Related Jira(s)

CPS-1415 - Getting issue details... STATUS

Assumptions

	Assumption	Notes
1	When a DMI restarts all cm-handles related to that DMI wil consider to have trust-level Complete	Temporary assumption until the 'Audit' function has been implemented

#	Issue	Notes	Decision
1	how fast should CPS (and DB) be able to process max heart beat failures	is 60K really realistic if ENM goes down we should get a notification for each node do we ?!	PoC has shown 60 seconds is reasonable
2	restart of NCMP	should/can this be handled
3	Does DMI Plugin provide NCMP with a health check url during registration? Or just rely on the default one provided with Spring boot actuator?	Document the contract. Its just the interface that matters and not the implementation.
4	Look for the dmi data service (dmiDataPlugin) for the healthcheck.

Description

What might trigger a cmhandle to go to STALE?

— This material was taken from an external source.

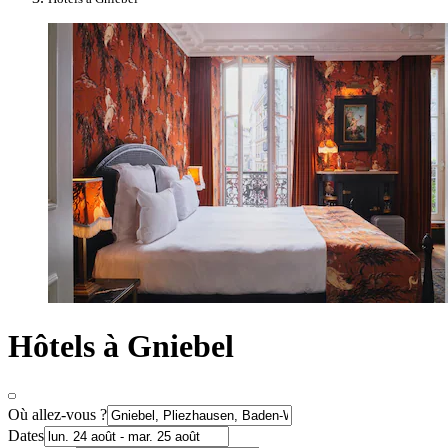
Hôtels à Gniebel
Où allez-vous ?
Dates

dmi plugin identifies that the device is no longer contactable
dmi plugin identifies that an underlying device manager managing the device (node) is out of sync with the device itself.

#	Interface	Requirement	Additional Information
1	CPS-NCMP-E-05	The 'trustlevel' can is visible) on the methods as currently the 'cm handle state'	can be new or existing (preferred) endpoint
2	CPS-NCMP-E-05	CM Handles can be queried (filter condition) on 'trustlevel'	using a new 'trustLevel' condition (cannot use cpsPath condition)
3	CPS-NCMP-E-05	Once a CM Handle is registered the trust -level for that CM Handle should be reported to be 'COMPLETE'
4	CPS-NCMP-E-05	Once DMI (plugin) is detected to be down the trust-level for all affected CM Handles should be reported to be 'NONE'	It might not need to be persisted....
5	CPS-NCMP-I-01.e	DMI plugin can report the current trustlevel of a single cm handle id	ie. the DMI can tell NCMP the trustlevel is 'NONE' when a node heartbeat failure is detected and 'COMPLETE' once it is restored

#

Error Scenario

Expected behavior

1

NCMP restart (all instances)

To be discussed, not suer if it can/should be handled

Trustlevels should be 'NONE' and need to be restored using an audit-request (not in scope)

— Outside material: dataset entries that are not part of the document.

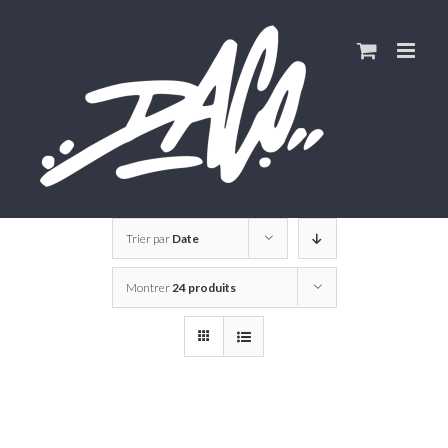
Skip
to
content
Trier par
Date
Montrer
24 produits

#	Parameter	Expectation	Notes
1	dmi-down detection speed	30 seconds
2	device heartbeat frequency (message emitted by DMI plugin for each device)	60 seconds
3	maximum supported devices (by NCMP)	60,0000	Given #2 and #3 this means NCMP needs to process 60,000 message / minute!
4	maximum number of cm-handles down report by DMI in one request and/or per minute	30,000 / minute	a peak can be processed within 60 seconds
5	processing of all trustlevel time for DMI-Down and/or peak load by DMI	1 second
6	If we incorporate into searches endpoints the speed should not be impacted

This epic will only introduce trustlevels NONE and COMPLETE. PARTIAL and POOR may be added later as below.
Re-registration ie. resolving trutslevel degradation is not in scope of this epic
NCMP wil not send notification on trustlevel changes for external consumers

Interface	Name	Trigger	Description	Type	Endpoint or Topic	Schema
1	HealthCheck	30 second interval (configurable)	NCMP is to perform a health check against each of the DMI Plugins	REST	http://'$1'/manage/health/readiness This endpoint will be the standard heath check endpoint provided by spring boot actuator. We don't store it anywhere. We just document it for now.
2	CMHandle trust level change	A CMHandle managed by DMI Plugin's trust level has changed	data contains {trustLevel: ENUM} event id is cmhandle id	Kafka	TBD	<cloudEvents-header> id : <cmhandleId> type : org.onap.cm.events.trustlevel-notification data : { trustlevel : "COMPLETE" }
3	TrustLevel Request	Client Request	TrustLevel is to be returned based on the values in above Maps	REST	TBD
4	Document the health check endpoint	30 second interval (configurable)	Document the standard healthcheck endpoint url provided by the dmi plugins. We rely on the standard urls and not store it anywhere.	REST

NCMP is checking every DMI Plugin for health at interface 1 every 30 seconds using the DMI Trust Map
IF a DMI Plugin goes down, that DMI Plugin's trust level is updated to NONE in the DMI Trust Map
IF a DMI Plugin comes back up, Trust level is set back to COMPLETE.

More details of health check URL can be accessed via:
CPS-1857 Document watchdog job impl. with health check URL

It is the responsibility of the DMI Plugins to update NCMP about the HBs of CMHandles
Through interface 4, DMI Plugins will provide a kafka event on the changing of trustworthiness state of a CMHandle.
1. NCMP receives this event and updates the Untrustworthy CMHandles Set accordingly
Needs to be able to handle a throughput of 60,000 State changes per minute for 2 instances

Body of request to be discussed, Will the request provide a DMI or a list of CMHandles?
Interface 3
NCMP will first check DMI Trust Map for the CMHandle
1. If that DMI which is managing the CMHandle is marked as untrustworthy then we return NONE without checking the Untrustworthy CMHandles Map
2. If that DMI is trustworthy, we check the individual CMHandles Map, if the CMHandle is in the Map then return NONE.
Logically IF (DMITrustMap.getDMIPlugin.getTrustLevel == NONE) Return NONE
1. ELSE (IF UntrustworthyCMHandlesMap.getDMIPlugin.contains(CMHandle) RETURN NONE
2. ELSE return COMPLETE